I finished it today! You can now go to my web site http://www.starrigger.net and download a free ebook of Neptune Crossing, in any of several digital formats! I’ve got html, MobiPocket (Kindle and Pocket PC and others), and eReader (Palm and Pocket PC) formats up now, and expect to add PDF in a day or so. I may add Microsoft Reader and Sony ebook formats, but I don’t know how much demand there is for them. Maybe I’ll come back to that after I get the next books up.
It’s been a real bear. First getting all the copy-edits typed in (my daughter helped with that). Then fixing the formatting; the original files were in WordStar for DOS, and the conversion to Word left some problems. Oy—the formatting. A nightmare. But I finally managed it. I have the Mobi and eReader versions on my own PDA right now, and they look good.

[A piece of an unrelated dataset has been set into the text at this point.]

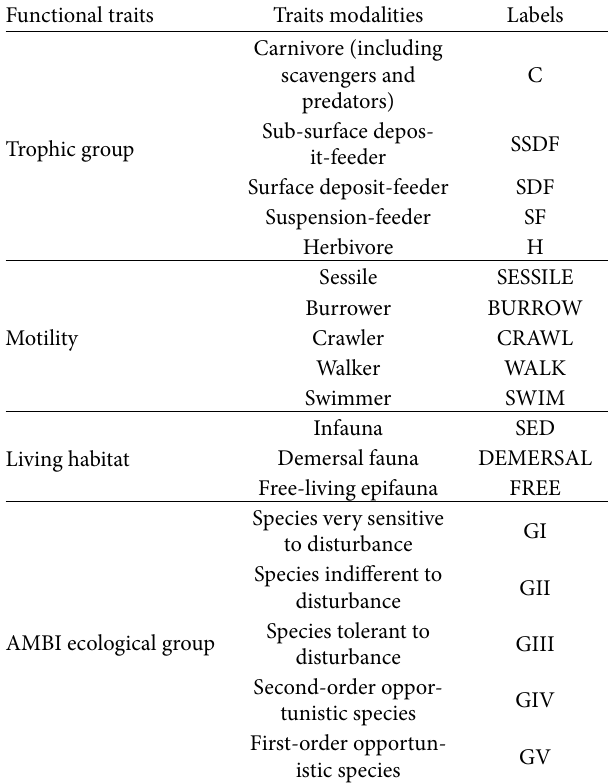
Table 2: List of macrobenthic functional traits evaluated in the present study exhibiting different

I’m finding that I enjoy reading on my PDA, more and more. I have about 50 books on there right now, and I can read it in bed in the dark without waking my wife. (With the font set at largest, I can just read without my glasses!) I’m rereading some old favorites from when I was a kid—some Tom Corbett and Andre Norton. But I’ve also got a bunch of classics, ranging from The Rise and Fall of the Roman Empire to The Call of the Wild to the Bible, for when I want something different. I’m a convert to ebooks!
Anyway, come and download Neptune Crossing, and tell your friends! Free books!! Help me out and pass the word!
“You’ll never make much money writing books like that. But the very best people will come to your funeral.” —said to Edgar Pangborn, as told by D.G. Compton
Felix
This is really great news!!
I’ve already read all of the Chaos Chronicles books in german some years ago, but I will definitely read this one again in the original version on my pda 😉
And I have to say that reading books on a pda is really not that bad, I´m finding the same advantages as you do! I mean, not getting close to a real book, but in some ways an enjoyable alternative (as for free books for example!).
Charlza
(first post attempt failed)
Congrats on the free eBook!
I have really got to get back into the Roman Empire. I was drawn in after reading a number of Stephen Baxter’s hard science fiction novels and even more so when I visited Rome and Venice a few years ago.
Jeffrey A. Carver
First time in German, then in English — I’d be interested in whether you get the same feel of the book in both languages. My knowledge of German is infinitesimal, despite taking it for two years, so I couldn’t judge the German editions at all.
I haven’t read enough of Stephen Baxter to know the Roman connection. But I do have some of his stuff here on my (paper) to-read pile.